* **WORK TO COMPLETE**
Restate the passage starting with "although his works" and going on through "his. (Heb. 4:1-10)", substituting "unbelief" for "disobedience".

** PASSAGE follows **

When one reads the creation account in Genesis and compares that with the fourth commandment, it is clear that the the creation account is not establishing a requirement as does the fourth commandment. In Genesis, God “rested” (or ceased) eternally from His creation on the seventh day after the six days of creation. There was no command given for Adam and Eve to do likewise.
The Gospel of John gives us further understanding. In chapter one we see that Jesus is called our Creator; thus He is the one who rested eternally from His work of creation on the seventh day. Furthermore, we see that Jesus’ resting from His finished work of creation foreshadowed the eternal rest He gives to those who accept in faith His death at Calvary when He cried out, “It is finished!” (Jn. 19:30).
Adventism totally perverts the meaning of Jesus’ rest, or “ceasing” both at creation and at Calvary. The old covenant command to rest on the seventh day pointed to Jesus’ eternal rest, atonement of the sins of the world. When He completed His work, Jesus sat down at the side of the Father forever because atonement is complete, Heb. 10:1-14:
But when Christ had offered for all time a single sacrifice for sins, he sat down at the right hand of God,waiting from that time until his enemies should be made a footstool for his feet.For by a single offering he has perfected for all time those who are being sanctified (Heb. 10:12-14).
The nail that closes the Adventist coffin
Romans 7:1-6 makes the point that Jesus’ death at Calvary ended the old covenant. Those born-again as the Bride of Christ are now joined with Christ under a new covenant totally apart from the old.
Likewise, my brothers, you also have died to the law through the body of Christ, so that you may belong to another, to him who has been raised from the dead, in order that we may bear fruit for God (Rom. 7:4).
Moreover, in verse three of this passage, it is clear that that Adventists are guilty of spiritual adultery for attempting to mix any of the obsolete old covenant with the new.
Jesus our eternal Sabbath Rest
Hebrews 4 articulates the fact that, because of His finished work of atonement, the Lord Jesus IS our eternal Sabbath rest. In the new covenant we do not worship on a day; our worship is in, to, and through our Lord Jesus who is now seated at the right hand of the Father! Here is the indisputable word of God on the matter:
Therefore, while the promise of entering his rest still stands, let us fear lest any of you should seem to have failed to reach it.For good news came to us just as to them, but the message they heard did not benefit them, because they were not united by faith with those who listened.For we who have believed enter that rest, as he has said,
“As I swore in my wrath, ‘They shall not enter my rest,’”
although his works were finished from the foundation of the world.For he has somewhere spoken of the seventh day in this way: “And God rested on the seventh day from all his works.”And again in this passage he said, “They shall not enter my rest.”
Since therefore it remains for some to enter it, and those who formerly received the good news failed to enter because of disobedience, again he appoints a certain day, “Today,” saying through David so long afterward, in the words already quoted,
“Today, if you hear his voice, do not harden your hearts.”
For if Joshua had given them rest, God would not have spoken of another day later on.So then, there remains a Sabbath rest for the people of God,for whoever has entered God’s rest has also rested from his works as God did from his. (Heb. 4:1-10)
To Him be glory for ever and ever! †
All biblical references quoted from the ESV.

** End of PASSAGE **
** EXTRACTED INFORMATION follows **

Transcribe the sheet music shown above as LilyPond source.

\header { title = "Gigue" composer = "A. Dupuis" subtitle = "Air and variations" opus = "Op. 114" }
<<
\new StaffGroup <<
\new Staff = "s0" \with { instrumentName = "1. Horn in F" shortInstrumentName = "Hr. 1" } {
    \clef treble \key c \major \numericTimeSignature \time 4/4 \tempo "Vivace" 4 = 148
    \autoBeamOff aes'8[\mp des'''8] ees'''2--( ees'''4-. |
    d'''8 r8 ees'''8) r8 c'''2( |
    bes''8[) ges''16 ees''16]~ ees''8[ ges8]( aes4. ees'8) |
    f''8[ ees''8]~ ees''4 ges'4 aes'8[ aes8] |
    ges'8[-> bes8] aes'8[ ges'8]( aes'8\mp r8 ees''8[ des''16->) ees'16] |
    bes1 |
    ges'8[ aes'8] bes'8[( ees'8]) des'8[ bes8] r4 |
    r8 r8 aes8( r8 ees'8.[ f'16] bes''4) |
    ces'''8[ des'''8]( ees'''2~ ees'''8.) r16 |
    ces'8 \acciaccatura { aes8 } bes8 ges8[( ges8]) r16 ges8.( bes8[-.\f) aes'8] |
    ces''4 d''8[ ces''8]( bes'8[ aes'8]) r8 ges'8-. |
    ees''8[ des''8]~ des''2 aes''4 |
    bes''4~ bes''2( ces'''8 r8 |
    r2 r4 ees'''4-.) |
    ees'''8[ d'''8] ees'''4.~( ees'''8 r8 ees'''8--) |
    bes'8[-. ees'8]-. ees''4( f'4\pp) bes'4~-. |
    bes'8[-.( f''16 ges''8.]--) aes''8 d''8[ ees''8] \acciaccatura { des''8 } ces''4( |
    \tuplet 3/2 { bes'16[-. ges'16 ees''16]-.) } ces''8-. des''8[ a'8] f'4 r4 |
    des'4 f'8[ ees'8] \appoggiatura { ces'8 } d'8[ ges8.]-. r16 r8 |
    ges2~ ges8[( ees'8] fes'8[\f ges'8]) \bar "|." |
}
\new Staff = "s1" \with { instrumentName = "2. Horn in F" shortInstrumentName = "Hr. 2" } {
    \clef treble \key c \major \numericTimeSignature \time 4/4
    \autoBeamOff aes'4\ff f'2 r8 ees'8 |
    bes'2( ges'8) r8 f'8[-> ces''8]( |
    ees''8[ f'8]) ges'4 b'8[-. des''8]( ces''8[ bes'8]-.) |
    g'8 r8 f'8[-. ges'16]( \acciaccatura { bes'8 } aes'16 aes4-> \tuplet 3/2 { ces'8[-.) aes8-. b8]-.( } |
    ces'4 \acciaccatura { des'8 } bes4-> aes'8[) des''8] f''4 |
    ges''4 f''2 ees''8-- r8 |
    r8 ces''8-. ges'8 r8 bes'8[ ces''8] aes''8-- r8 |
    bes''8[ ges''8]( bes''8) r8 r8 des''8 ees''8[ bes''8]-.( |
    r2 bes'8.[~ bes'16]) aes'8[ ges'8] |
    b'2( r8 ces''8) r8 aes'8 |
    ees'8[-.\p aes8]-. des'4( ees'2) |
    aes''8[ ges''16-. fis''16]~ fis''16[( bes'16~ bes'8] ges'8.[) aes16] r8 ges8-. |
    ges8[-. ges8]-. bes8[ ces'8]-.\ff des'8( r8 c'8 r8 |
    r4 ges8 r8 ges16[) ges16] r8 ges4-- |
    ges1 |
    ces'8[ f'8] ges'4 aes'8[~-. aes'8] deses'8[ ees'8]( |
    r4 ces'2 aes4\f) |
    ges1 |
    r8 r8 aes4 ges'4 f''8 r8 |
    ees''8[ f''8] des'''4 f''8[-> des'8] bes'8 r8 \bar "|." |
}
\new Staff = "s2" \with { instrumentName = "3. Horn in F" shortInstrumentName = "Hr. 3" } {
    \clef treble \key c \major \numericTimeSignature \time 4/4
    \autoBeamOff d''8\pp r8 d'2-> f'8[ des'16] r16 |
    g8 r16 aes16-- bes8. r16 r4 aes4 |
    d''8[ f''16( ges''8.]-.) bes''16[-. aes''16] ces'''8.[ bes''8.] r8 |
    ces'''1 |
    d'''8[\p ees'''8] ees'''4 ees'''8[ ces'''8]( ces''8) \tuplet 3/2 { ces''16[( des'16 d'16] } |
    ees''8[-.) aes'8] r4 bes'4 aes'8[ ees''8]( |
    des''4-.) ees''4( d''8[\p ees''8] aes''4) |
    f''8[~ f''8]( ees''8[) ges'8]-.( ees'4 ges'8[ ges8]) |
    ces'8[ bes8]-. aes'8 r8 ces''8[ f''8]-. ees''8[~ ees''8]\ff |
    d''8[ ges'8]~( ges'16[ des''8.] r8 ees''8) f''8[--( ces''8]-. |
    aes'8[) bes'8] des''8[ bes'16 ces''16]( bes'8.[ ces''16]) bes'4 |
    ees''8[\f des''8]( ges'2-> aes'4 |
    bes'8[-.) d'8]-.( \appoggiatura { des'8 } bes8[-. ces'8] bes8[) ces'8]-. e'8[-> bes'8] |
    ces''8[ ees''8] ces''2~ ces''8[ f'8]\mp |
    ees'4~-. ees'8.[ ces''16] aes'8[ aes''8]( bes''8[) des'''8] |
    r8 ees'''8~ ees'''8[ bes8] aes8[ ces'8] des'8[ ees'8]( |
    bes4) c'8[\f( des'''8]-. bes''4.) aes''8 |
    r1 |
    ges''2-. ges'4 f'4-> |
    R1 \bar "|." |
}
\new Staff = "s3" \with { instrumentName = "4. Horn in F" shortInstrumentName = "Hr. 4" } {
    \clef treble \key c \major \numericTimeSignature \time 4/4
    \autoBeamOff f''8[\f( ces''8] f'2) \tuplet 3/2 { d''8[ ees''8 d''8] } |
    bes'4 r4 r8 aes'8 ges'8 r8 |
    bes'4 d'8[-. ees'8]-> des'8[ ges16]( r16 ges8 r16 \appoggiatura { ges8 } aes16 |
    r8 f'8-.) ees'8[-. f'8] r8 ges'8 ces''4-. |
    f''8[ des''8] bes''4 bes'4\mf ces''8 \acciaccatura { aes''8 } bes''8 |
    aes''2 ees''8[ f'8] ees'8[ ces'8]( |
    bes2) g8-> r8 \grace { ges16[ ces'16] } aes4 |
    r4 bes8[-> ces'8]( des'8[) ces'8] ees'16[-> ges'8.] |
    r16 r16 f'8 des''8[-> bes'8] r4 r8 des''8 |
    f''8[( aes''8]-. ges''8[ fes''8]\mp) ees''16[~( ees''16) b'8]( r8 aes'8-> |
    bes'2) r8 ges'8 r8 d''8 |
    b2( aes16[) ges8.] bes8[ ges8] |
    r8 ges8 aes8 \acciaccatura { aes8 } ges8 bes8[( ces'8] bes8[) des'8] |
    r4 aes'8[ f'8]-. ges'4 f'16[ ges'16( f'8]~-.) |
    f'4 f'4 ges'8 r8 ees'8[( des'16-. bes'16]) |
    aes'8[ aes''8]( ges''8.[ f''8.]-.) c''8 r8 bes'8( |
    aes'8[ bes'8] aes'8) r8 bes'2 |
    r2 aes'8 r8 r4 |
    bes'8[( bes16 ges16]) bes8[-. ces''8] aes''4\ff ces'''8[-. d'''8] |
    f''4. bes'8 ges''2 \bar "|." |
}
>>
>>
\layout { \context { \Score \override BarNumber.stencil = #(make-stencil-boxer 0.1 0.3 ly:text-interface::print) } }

** End of EXTRACTED INFORMATION **

* **RESULT OF THE TASK**
although his works were finished from the foundation of the world.For he has somewhere spoken of the seventh day in this way: “And God rested on the seventh day from all his works.”And again in this passage he said, “They shall not enter my rest.”
Since therefore it remains for some to enter it, and those who formerly received the good news failed to enter because of unbelief, again he appoints a certain day, “Today,” saying through David so long afterward, in the words already quoted,
“Today, if you hear his voice, do not harden your hearts.”
For if Joshua had given them rest, God would not have spoken of another day later on.So then, there remains a Sabbath rest for the people of God,for whoever has entered God’s rest has also rested from his works as God did from his. (Heb. 4:1-10)